Conversation Reminder

User stories were always intended as conversation reminders, in that, the name “User Story” relates to how they are used in conversation rather than how they are written.

The first value in the Agile Manifesto describes “Individuals and Interactions over Processes and Tools”, hence User Stories are intended to bring people together to interact and discover what the feature needs to be, rather than as a replacement for written requirements.

Structure

Most User Stories will have a name or index number for easy reference and may also have sizing or estimates to indicate the amount of effort to complete them. A common format for the main bod of User Stories:

  • As A <Actor / Recipient>
  • I Want <Some Feature>
  • So That <Reason / Context>

An additional section is also added to cover the Acceptance Criteria:

Acceptance Criteria: <I Know It’s Done When … >

Gherkin Format

User Stories that are used for Behaviour Driven Development (BDD) practices often employ the Gherkin format for the acceptance criteria rather than unstructured statements:

  • Given <Some Pre-condition>
  • When <Some Action>
  • Then <Expected Outcome>

This provides a set of testable expectations in the User Story that can then be used for feature definitions and generating step definitions.

Granularity

User Stories should also be at an appropriate level, too high such as a Use Case for example, and they will be quite meaningless and take a long time for a team to complete them.
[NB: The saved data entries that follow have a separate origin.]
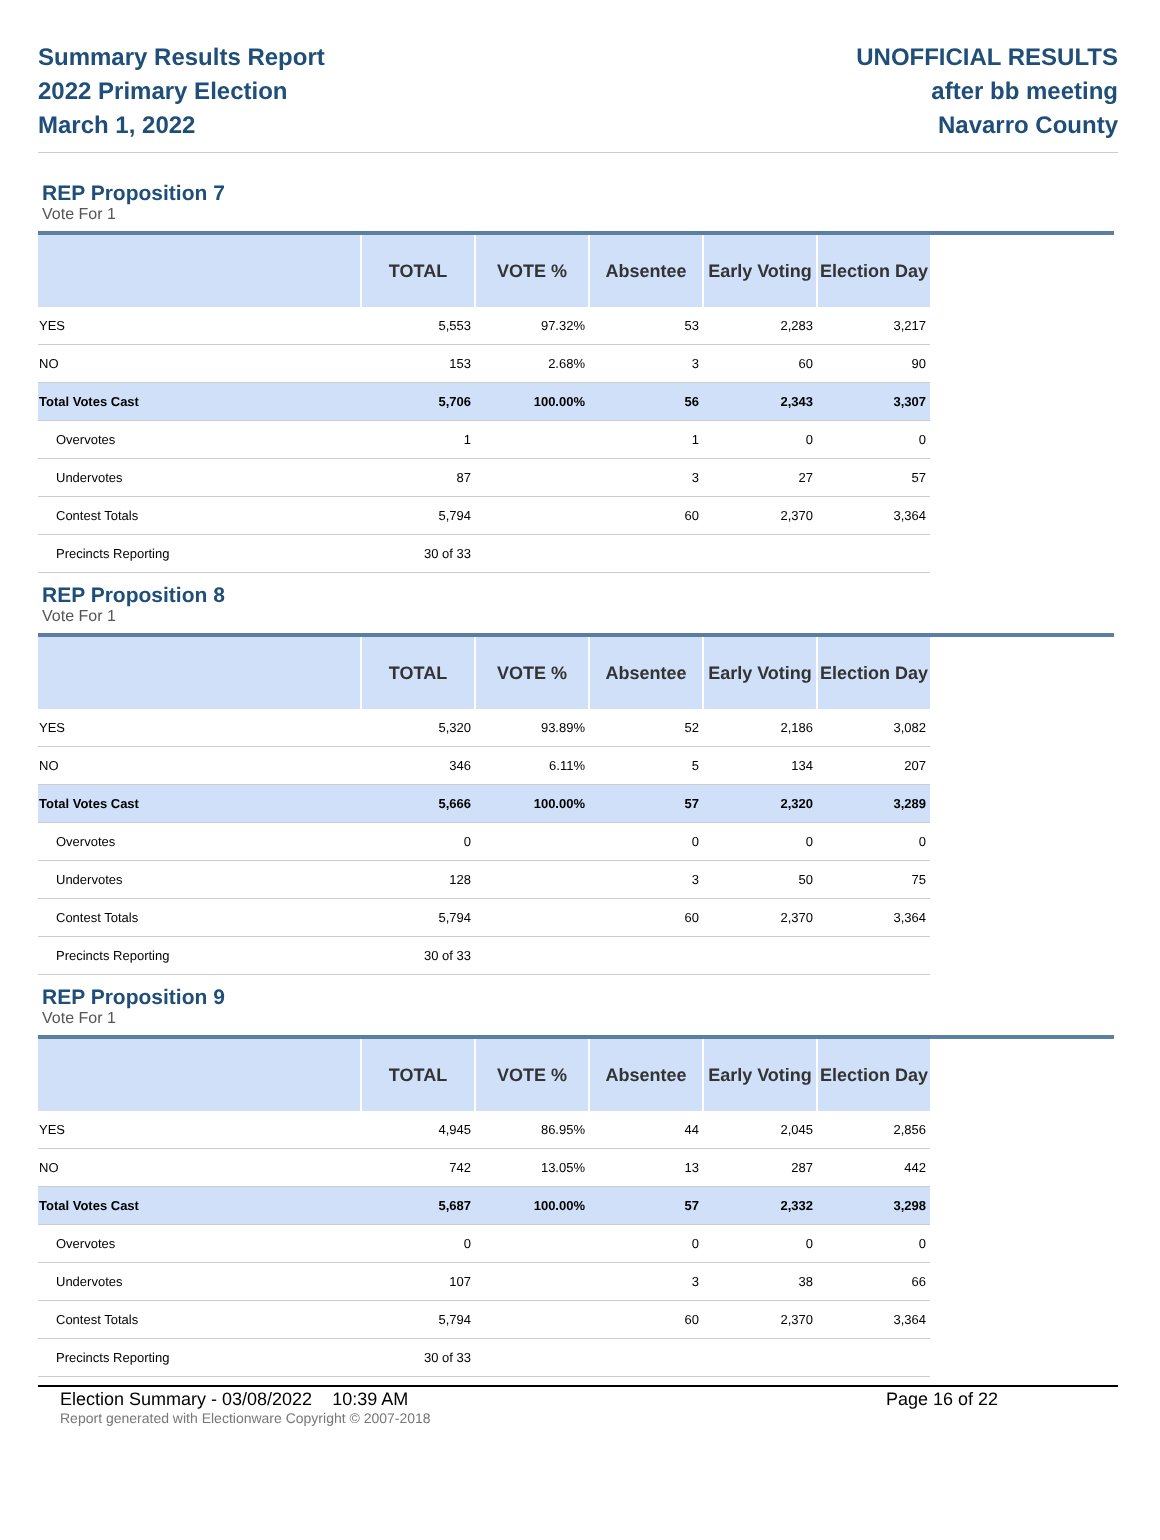Summary Results Report
2022 Primary Election
March 1, 2022
UNOFFICIAL RESULTS
after bb meeting
Navarro County
REP Proposition 7
Vote For 1
| | TOTAL | VOTE % | Absentee | Early Voting | Election Day |
| --- | --- | --- | --- | --- | --- |
| YES | 5,553 | 97.32% | 53 | 2,283 | 3,217 |
| NO | 153 | 2.68% | 3 | 60 | 90 |
| Total Votes Cast | 5,706 | 100.00% | 56 | 2,343 | 3,307 |
| Overvotes | 1 | | 1 | 0 | 0 |
| Undervotes | 87 | | 3 | 27 | 57 |
| Contest Totals | 5,794 | | 60 | 2,370 | 3,364 |
| Precincts Reporting | 30 of 33 | | | | |
REP Proposition 8
Vote For 1
| | TOTAL | VOTE % | Absentee | Early Voting | Election Day |
| --- | --- | --- | --- | --- | --- |
| YES | 5,320 | 93.89% | 52 | 2,186 | 3,082 |
| NO | 346 | 6.11% | 5 | 134 | 207 |
| Total Votes Cast | 5,666 | 100.00% | 57 | 2,320 | 3,289 |
| Overvotes | 0 | | 0 | 0 | 0 |
| Undervotes | 128 | | 3 | 50 | 75 |
| Contest Totals | 5,794 | | 60 | 2,370 | 3,364 |
| Precincts Reporting | 30 of 33 | | | | |
REP Proposition 9
Vote For 1
| | TOTAL | VOTE % | Absentee | Early Voting | Election Day |
| --- | --- | --- | --- | --- | --- |
| YES | 4,945 | 86.95% | 44 | 2,045 | 2,856 |
| NO | 742 | 13.05% | 13 | 287 | 442 |
| Total Votes Cast | 5,687 | 100.00% | 57 | 2,332 | 3,298 |
| Overvotes | 0 | | 0 | 0 | 0 |
| Undervotes | 107 | | 3 | 38 | 66 |
| Contest Totals | 5,794 | | 60 | 2,370 | 3,364 |
| Precincts Reporting | 30 of 33 | | | | |
Election Summary - 03/08/2022 10:39 AM Page 16 of 22
Report generated with Electionware Copyright © 2007-2018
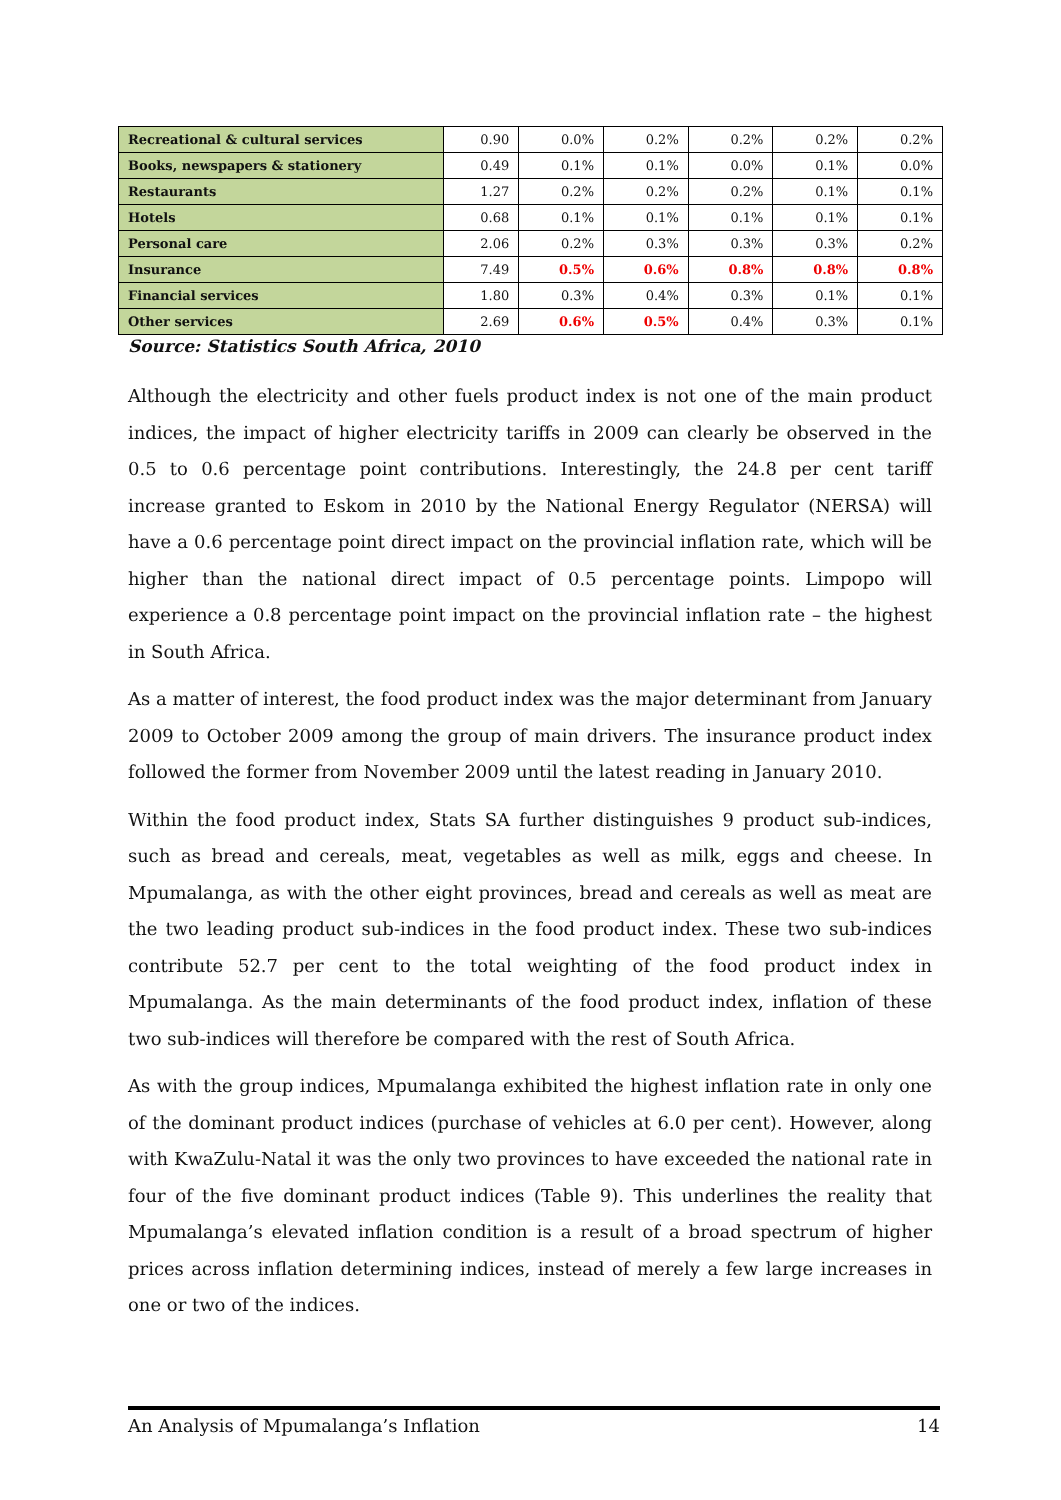| Recreational & cultural services | 0.90 | 0.0% | 0.2% | 0.2% | 0.2% | 0.2% |
| Books, newspapers & stationery | 0.49 | 0.1% | 0.1% | 0.0% | 0.1% | 0.0% |
| Restaurants | 1.27 | 0.2% | 0.2% | 0.2% | 0.1% | 0.1% |
| Hotels | 0.68 | 0.1% | 0.1% | 0.1% | 0.1% | 0.1% |
| Personal care | 2.06 | 0.2% | 0.3% | 0.3% | 0.3% | 0.2% |
| Insurance | 7.49 | 0.5% | 0.6% | 0.8% | 0.8% | 0.8% |
| Financial services | 1.80 | 0.3% | 0.4% | 0.3% | 0.1% | 0.1% |
| Other services | 2.69 | 0.6% | 0.5% | 0.4% | 0.3% | 0.1% |
Source: Statistics South Africa, 2010
Although the electricity and other fuels product index is not one of the main product indices, the impact of higher electricity tariffs in 2009 can clearly be observed in the 0.5 to 0.6 percentage point contributions. Interestingly, the 24.8 per cent tariff increase granted to Eskom in 2010 by the National Energy Regulator (NERSA) will have a 0.6 percentage point direct impact on the provincial inflation rate, which will be higher than the national direct impact of 0.5 percentage points. Limpopo will experience a 0.8 percentage point impact on the provincial inflation rate – the highest in South Africa.
As a matter of interest, the food product index was the major determinant from January 2009 to October 2009 among the group of main drivers. The insurance product index followed the former from November 2009 until the latest reading in January 2010.
Within the food product index, Stats SA further distinguishes 9 product sub-indices, such as bread and cereals, meat, vegetables as well as milk, eggs and cheese. In Mpumalanga, as with the other eight provinces, bread and cereals as well as meat are the two leading product sub-indices in the food product index. These two sub-indices contribute 52.7 per cent to the total weighting of the food product index in Mpumalanga. As the main determinants of the food product index, inflation of these two sub-indices will therefore be compared with the rest of South Africa.
As with the group indices, Mpumalanga exhibited the highest inflation rate in only one of the dominant product indices (purchase of vehicles at 6.0 per cent). However, along with KwaZulu-Natal it was the only two provinces to have exceeded the national rate in four of the five dominant product indices (Table 9). This underlines the reality that Mpumalanga’s elevated inflation condition is a result of a broad spectrum of higher prices across inflation determining indices, instead of merely a few large increases in one or two of the indices.
An Analysis of Mpumalanga’s Inflation 14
Too detailed, and this will replace the conversation with written assumptions about what the feature should be. Good user stories are somewhere between the high level of a Use Case and the detail of a business requirement, and should relate to a work objective or feature to be delivered. Initially, it is quite normal for User Stories to be quite high level, as we don’t know very much about them. Over time, however, User Stories may start to be broken down and split into smaller User Stories that are more consumable by a team as more is known about the item or feature.

Testable

User Stories should relate to a feature or item to be delivered, and a good validity check is to ask it is testable. For example, if a User Story that states “As a User I want the web page to be easy to use so that it isn’t too complicated,” is going to be difficult to deliver as a discrete piece or work and harder to test in an objective sense. A User Story that states “As a researcher I want to search for web pages that match my criteria,” is more defined as a work item that can be tested and evaluated.

Technical Items

User Stories do not have to be just about the user, they can also be for architectural changes or other technical work objectives to be delivered. A good Product Backlog will have a range of User Stories that consider different user segments as well as technical items to be delivered as well, such as improvements to remove Technical Debt for example.

Epics

Epics are usually large features or categories of User Stories and are often used to provide a higher level context for a group of User Stories.

Used in Story Mapping for example, Epics are normally used to indicate the backbone of the Story Map and the main high level feature set. They are then broken down into multiple User Stories as granular work items under each Epic.